In his view, the brain is not just storing the past, it is constantly deciding which parts of it still matter (a property called selectivity that ends up being very important in modern machine learning models), through mechanisms that give rise to computation similar to what we see in Transformers.





Matthew walking us through an event-based implementation of the Hough transform for real-time inverted pendulum tracking. Equations on a flipchart, sea in the background, and the workgroup spot conveniently located next to the ping-pong table by the beach. Peak CapoCaccia energy 🤖 📈


After the morning session, there was an interesting late afternoon discussion with Dan Goodman and others titled “Beyond LIF”, exploring how much neuron complexity we actually need.

He started by framing neurons more generally as dynamical systems with internal state variables, where the threshold operation becomes a key bottleneck in computation. More complex models, such as AdEx, resonate-and-fire, or dendritic compartment models, introduce richer temporal dynamics, potentially reducing the need for large numbers of parameters. A central theme was the trade-off between neuron complexity and network size, and how temporal processing (via time constants, delays, or filtering) can be implemented in multiple equivalent ways. Importantly, they highlighted that making time constants adaptive or state-dependent, rather than fixed, aligns closely with ideas from neuromodulation and gated dynamics. 

Overall, the discussion emphasized that achieving multi-timescale computation likely requires combining richer neuron dynamics with structured temporal and spatial representations.










Comments

  1. LIF neurons are over-simplistic models - they treat all inputs the same way. Real neurons are much more complex - but what is it that matters? 70% (approx) of neocortical neurons are pyramidal neurons, which appear to have two sites of integration, and a non-linear (and complicated(!) and modulatable) interaction. Suggestion has been made that the basal input area receives (primarily) external input (i.e. processed external input) and the apical input receives contextual inout (from other inputs and from internal areas). See W. A. Phillips book "There co-operative neuron").

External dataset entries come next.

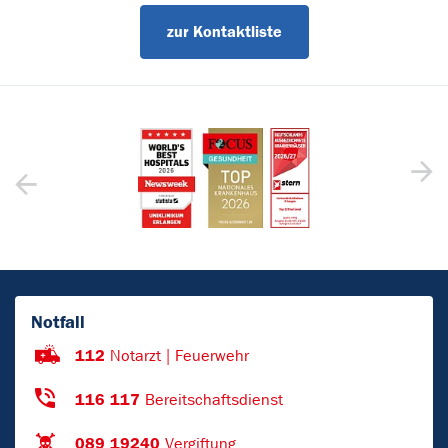
zur Kontaktliste
Notfall
112
Notarzt | Feuerwehr
116 117
Bereitschaftsdienst
089 19240
Vergiftung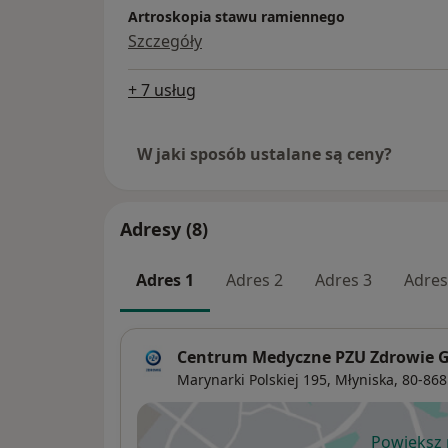
Artroskopia stawu ramiennego
Szczegóły
+ 7 usług
W jaki sposób ustalane są ceny?
Adresy (8)
Adres 1
Adres 2
Adres 3
Adres
Centrum Medyczne PZU Zdrowie G
Marynarki Polskiej 195,
Młyniska
, 80-86
Powiększ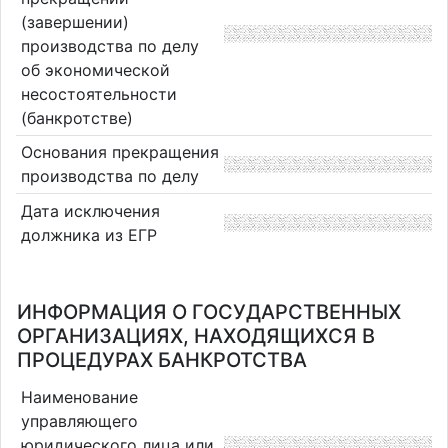
(завершении)
производства по делу
об экономической
несостоятельности
(банкротстве)
Основания прекращения
производства по делу
Дата исключения
должника из ЕГР
ИНФОРМАЦИЯ О ГОСУДАРСТВЕННЫХ
ОРГАНИЗАЦИЯХ, НАХОДЯЩИХСЯ В
ПРОЦЕДУРАХ БАНКРОТСТВА
Наименование
управляющего
юридического лица или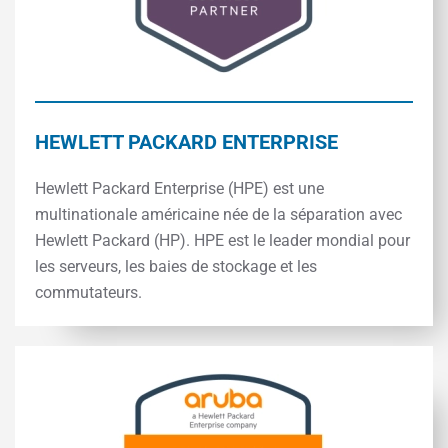
HEWLETT PACKARD ENTERPRISE
Hewlett Packard Enterprise (HPE) est une
multinationale américaine née de la séparation avec
Hewlett Packard (HP). HPE est le leader mondial pour
les serveurs, les baies de stockage et les
commutateurs.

    Ongoing work at Stirling (and elsewhere) by Adeel Ahsan has explored this area suggestion (i) more efficient transformer-like systems and (ii) systems that are harder to mislead, because they take specific account of context.

    This fits quite well with the "gain modulation" material above; but it's also supported by a lot of work in neuroscience (Matthew Larkin's group in particular)

    All the best to all there - maybe one day!